Problem requirements. Beneath this instruction is a listing. Transcribe from it only the stretch from the line with "tiêu diệt! <br/><br/></span>" through the line with "trước mắt Ta.<br/><br/></span>", both end lines included, exactly as written.

Exercise materials.
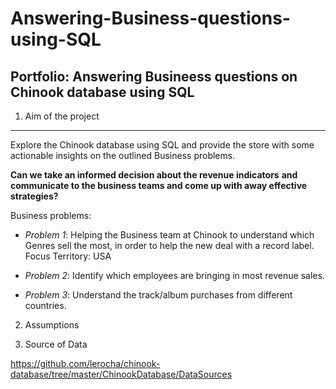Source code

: # Answering-Business-questions-using-SQL

## Portfolio: Answering Busineess questions on Chinook database using SQL


1. Aim of the project
***
Explore the Chinook database using SQL and provide the store with some actionable insights on the outlined Business problems.


**Can we take an informed decision about the revenue indicators** 
     **and communicate to the business teams and come up with away effective strategies?**


Business problems:

- *Problem 1*: Helping the Business team at Chinook to understand which Genres sell the most, in order to help the new deal with a record label. Focus Territory: USA

- *Problem 2*: Identify which employees are bringing in most revenue sales.

- *Problem 3*: Understand the track/album purchases from different countries.

    
2. Assumptions


3. Source of Data

https://github.com/lerocha/chinook-database/tree/master/ChinookDatabase/DataSources
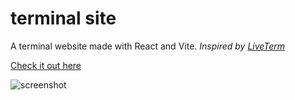 # terminal site

A terminal website made with React and Vite. _Inspired by [LiveTerm](https://github.com/Cveinnt/LiveTerm)_

[Check it out here](https://terminal.casperiv.dev)

![screenshot](./public/screenshot-site.png)
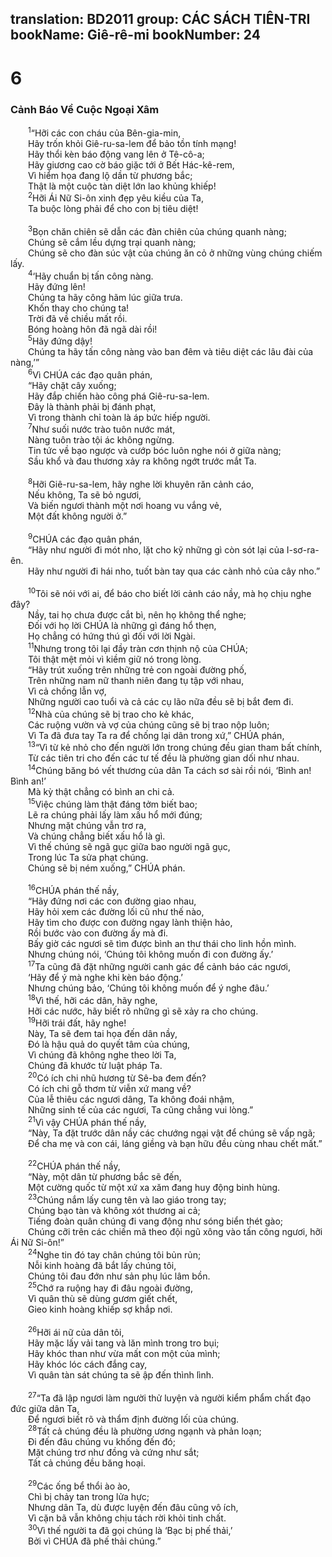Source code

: translation: BD2011
group: CÁC SÁCH TIÊN-TRI
bookName: Giê-rê-mi 
bookNumber: 24
-------

<div class="title"><h1>6</h1><h3>Cảnh Báo Về Cuộc Ngoại Xâm</h3></div>
<span class="verse gie_6_1">  <sup>1</sup>“Hỡi các con cháu của Bên-gia-min,<br/>  Hãy trốn khỏi Giê-ru-sa-lem để bảo tồn tính mạng!<br/>  Hãy thổi kèn báo động vang lên ở Tê-cô-a;<br/>  Hãy giương cao cờ báo giặc tới ở Bết Hác-kê-rem,<br/>  Vì hiểm họa đang lộ dần từ phương bắc;<br/>  Thật là một cuộc tàn diệt lớn lao khủng khiếp!<br/></span>
<span class="verse gie_6_2">  <sup>2</sup>Hỡi Ái Nữ Si-ôn xinh đẹp yêu kiều của Ta,<br/>  Ta buộc lòng phải để cho con bị tiêu diệt! <br/><br/></span>
<span class="verse gie_6_3">  <sup>3</sup>Bọn chăn chiên sẽ dẫn các đàn chiên của chúng quanh nàng;<br/>  Chúng sẽ cắm lều dựng trại quanh nàng;<br/>  Chúng sẽ cho đàn súc vật của chúng ăn cỏ ở những vùng chúng chiếm lấy.<br/></span>
<span class="verse gie_6_4">  <sup>4</sup>‘Hãy chuẩn bị tấn công nàng.<br/>  Hãy đứng lên! <br/>  Chúng ta hãy công hãm lúc giữa trưa.<br/>  Khốn thay cho chúng ta!<br/>  Trời đã về chiều mất rồi.<br/>  Bóng hoàng hôn đã ngã dài rồi!<br/></span>
<span class="verse gie_6_5">  <sup>5</sup>Hãy đứng dậy! <br/>  Chúng ta hãy tấn công nàng vào ban đêm và tiêu diệt các lâu đài của nàng,’” <br/></span>
<span class="verse gie_6_6">  <sup>6</sup>Vì CHÚA các đạo quân phán, <br/>  “Hãy chặt cây xuống;<br/>  Hãy đắp chiến hào công phá Giê-ru-sa-lem.<br/>  Ðây là thành phải bị đánh phạt,<br/>  Vì trong thành chỉ toàn là áp bức hiếp người.<br/></span>
<span class="verse gie_6_7">  <sup>7</sup>Như suối nước trào tuôn nước mát,<br/>  Nàng tuôn trào tội ác không ngừng.<br/>  Tin tức về bạo ngược và cướp bóc luôn nghe nói ở giữa nàng;<br/>  Sầu khổ và đau thương xảy ra không ngớt trước mắt Ta.<br/><br/></span>
<span class="verse gie_6_8">  <sup>8</sup>Hỡi Giê-ru-sa-lem, hãy nghe lời khuyên răn cảnh cáo,<br/>  Nếu không, Ta sẽ bỏ ngươi,<br/>  Và biến ngươi thành một nơi hoang vu vắng vẻ,<br/>  Một đất không người ở.” <br/><br/></span>
<span class="verse gie_6_9">  <sup>9</sup>CHÚA các đạo quân phán, <br/>  “Hãy như người đi mót nho, lặt cho kỹ những gì còn sót lại của I-sơ-ra-ên.<br/>  Hãy như người đi hái nho, tuốt bàn tay qua các cành nhỏ của cây nho.” <br/><br/></span>
<span class="verse gie_6_10">  <sup>10</sup>Tôi sẽ nói với ai, để báo cho biết lời cảnh cáo nầy, mà họ chịu nghe đây?<br/>  Nầy, tai họ chưa được cắt bì, nên họ không thể nghe;<br/>  Ðối với họ lời CHÚA là những gì đáng hổ thẹn,<br/>  Họ chẳng có hứng thú gì đối với lời Ngài.<br/></span>
<span class="verse gie_6_11">  <sup>11</sup>Nhưng trong tôi lại đầy tràn cơn thịnh nộ của CHÚA;<br/>  Tôi thật mệt mỏi vì kiềm giữ nó trong lòng.<br/>  “Hãy trút xuống trên những trẻ con ngoài đường phố,<br/>  Trên những nam nữ thanh niên đang tụ tập với nhau,<br/>  Vì cả chồng lẫn vợ,<br/>  Những người cao tuổi và cả các cụ lão nữa đều sẽ bị bắt đem đi.<br/></span>
<span class="verse gie_6_12">  <sup>12</sup>Nhà của chúng sẽ bị trao cho kẻ khác,<br/>  Các ruộng vườn và vợ của chúng cũng sẽ bị trao nộp luôn;<br/>  Vì Ta đã đưa tay Ta ra để chống lại dân trong xứ,” CHÚA phán,<br/></span>
<span class="verse gie_6_13">  <sup>13</sup>“Vì từ kẻ nhỏ cho đến người lớn trong chúng đều gian tham bất chính,<br/>  Từ các tiên tri cho đến các tư tế đều là phường gian dối như nhau.<br/></span>
<span class="verse gie_6_14">  <sup>14</sup>Chúng băng bó vết thương của dân Ta cách sơ sài rồi nói, ‘Bình an! Bình an!’<br/>  Mà kỳ thật chẳng có bình an chi cả.<br/></span>
<span class="verse gie_6_15">  <sup>15</sup>Việc chúng làm thật đáng tởm biết bao;<br/>  Lẽ ra chúng phải lấy làm xấu hổ mới đúng;<br/>  Nhưng mặt chúng vẫn trơ ra, <br/>  Và chúng chẳng biết xấu hổ là gì.<br/>  Vì thế chúng sẽ ngã gục giữa bao người ngã gục,<br/>  Trong lúc Ta sửa phạt chúng.<br/>  Chúng sẽ bị ném xuống,” CHÚA phán.<br/><br/></span>
<span class="verse gie_6_16">  <sup>16</sup>CHÚA phán thế nầy,<br/>  “Hãy đứng nơi các con đường giao nhau,<br/>  Hãy hỏi xem các đường lối cũ như thế nào,<br/>  Hãy tìm cho được con đường ngay lành thiện hảo,<br/>  Rồi bước vào con đường ấy mà đi.<br/>  Bấy giờ các ngươi sẽ tìm được bình an thư thái cho linh hồn mình.<br/>  Nhưng chúng nói, ‘Chúng tôi không muốn đi con đường ấy.’<br/></span>
<span class="verse gie_6_17">  <sup>17</sup>Ta cũng đã đặt những người canh gác để cảnh báo các ngươi,<br/>  ‘Hãy để ý mà nghe khi kèn báo động.’<br/>  Nhưng chúng bảo, ‘Chúng tôi không muốn để ý nghe đâu.’<br/></span>
<span class="verse gie_6_18">  <sup>18</sup>Vì thế, hỡi các dân, hãy nghe,<br/>  Hỡi các nước, hãy biết rõ những gì sẽ xảy ra cho chúng.<br/></span>
<span class="verse gie_6_19">  <sup>19</sup>Hỡi trái đất, hãy nghe!<br/>  Này, Ta sẽ đem tai họa đến dân nầy,<br/>  Ðó là hậu quả do quyết tâm của chúng,<br/>  Vì chúng đã không nghe theo lời Ta,<br/>  Chúng đã khước từ luật pháp Ta.<br/></span>
<span class="verse gie_6_20">  <sup>20</sup>Có ích chi nhũ hương từ Sê-ba đem đến?<br/>  Có ích chi gỗ thơm từ viễn xứ mang về?<br/>  Của lễ thiêu các ngươi dâng, Ta không đoái nhậm,<br/>  Những sinh tế của các ngươi, Ta cũng chẳng vui lòng.” <br/></span>
<span class="verse gie_6_21">  <sup>21</sup>Vì vậy CHÚA phán thế nầy, <br/>  “Này, Ta đặt trước dân nầy các chướng ngại vật để chúng sẽ vấp ngã;<br/>  Ðể cha mẹ và con cái, láng giềng và bạn hữu đều cùng nhau chết mất.” <br/><br/></span>
<span class="verse gie_6_22">  <sup>22</sup>CHÚA phán thế nầy, <br/>  “Này, một dân từ phương bắc sẽ đến,<br/>  Một cường quốc từ một xứ xa xăm đang huy động binh hùng.<br/></span>
<span class="verse gie_6_23">  <sup>23</sup>Chúng nắm lấy cung tên và lao giáo trong tay;<br/>  Chúng bạo tàn và không xót thương ai cả;<br/>  Tiếng đoàn quân chúng đi vang động như sóng biển thét gào;<br/>  Chúng cỡi trên các chiến mã theo đội ngũ xông vào tấn công ngươi, hỡi Ái Nữ Si-ôn!” <br/></span>
<span class="verse gie_6_24">  <sup>24</sup>Nghe tin đó tay chân chúng tôi bủn rủn;<br/>  Nỗi kinh hoàng đã bắt lấy chúng tôi,<br/>  Chúng tôi đau đớn như sản phụ lúc lâm bồn.<br/></span>
<span class="verse gie_6_25">  <sup>25</sup>Chớ ra ruộng hay đi đâu ngoài đường,<br/>  Vì quân thù sẽ dùng gươm giết chết,<br/>  Gieo kinh hoàng khiếp sợ khắp nơi.<br/><br/></span>
<span class="verse gie_6_26">  <sup>26</sup>Hỡi ái nữ của dân tôi,<br/>  Hãy mặc lấy vải tang và lăn mình trong tro bụi;<br/>  Hãy khóc than như vừa mất con một của mình;<br/>  Hãy khóc lóc cách đắng cay,<br/>  Vì quân tàn sát chúng ta sẽ ập đến thình lình.<br/><br/></span>
<span class="verse gie_6_27">  <sup>27</sup>“Ta đã lập ngươi làm người thử luyện và người kiểm phẩm chất đạo đức giữa dân Ta,<br/>  Ðể ngươi biết rõ và thẩm định đường lối của chúng.<br/></span>
<span class="verse gie_6_28">  <sup>28</sup>Tất cả chúng đều là phường ương ngạnh và phản loạn;<br/>  Ði đến đâu chúng vu khống đến đó;<br/>  Mặt chúng trơ như đồng và cứng như sắt;<br/>  Tất cả chúng đều băng hoại.<br/><br/></span>
<span class="verse gie_6_29">  <sup>29</sup>Các ống bể thổi ào ào,<br/>  Chì bị chảy tan trong lửa hực;<br/>  Nhưng dân Ta, dù được luyện đến đâu cũng vô ích,<br/>  Vì cặn bã vẫn không chịu tách rời khỏi tinh chất.<br/></span>
<span class="verse gie_6_30">  <sup>30</sup>Vì thế người ta đã gọi chúng là ‘Bạc bị phế thải,’<br/>  Bởi vì CHÚA đã phế thải chúng.”<br/></span>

Result of the task.
<span class="verse gie_6_2">  <sup>2</sup>Hỡi Ái Nữ Si-ôn xinh đẹp yêu kiều của Ta,<br/>  Ta buộc lòng phải để cho con bị tiêu diệt! <br/><br/></span>
<span class="verse gie_6_3">  <sup>3</sup>Bọn chăn chiên sẽ dẫn các đàn chiên của chúng quanh nàng;<br/>  Chúng sẽ cắm lều dựng trại quanh nàng;<br/>  Chúng sẽ cho đàn súc vật của chúng ăn cỏ ở những vùng chúng chiếm lấy.<br/></span>
<span class="verse gie_6_4">  <sup>4</sup>‘Hãy chuẩn bị tấn công nàng.<br/>  Hãy đứng lên! <br/>  Chúng ta hãy công hãm lúc giữa trưa.<br/>  Khốn thay cho chúng ta!<br/>  Trời đã về chiều mất rồi.<br/>  Bóng hoàng hôn đã ngã dài rồi!<br/></span>
<span class="verse gie_6_5">  <sup>5</sup>Hãy đứng dậy! <br/>  Chúng ta hãy tấn công nàng vào ban đêm và tiêu diệt các lâu đài của nàng,’” <br/></span>
<span class="verse gie_6_6">  <sup>6</sup>Vì CHÚA các đạo quân phán, <br/>  “Hãy chặt cây xuống;<br/>  Hãy đắp chiến hào công phá Giê-ru-sa-lem.<br/>  Ðây là thành phải bị đánh phạt,<br/>  Vì trong thành chỉ toàn là áp bức hiếp người.<br/></span>
<span class="verse gie_6_7">  <sup>7</sup>Như suối nước trào tuôn nước mát,<br/>  Nàng tuôn trào tội ác không ngừng.<br/>  Tin tức về bạo ngược và cướp bóc luôn nghe nói ở giữa nàng;<br/>  Sầu khổ và đau thương xảy ra không ngớt trước mắt Ta.<br/><br/></span>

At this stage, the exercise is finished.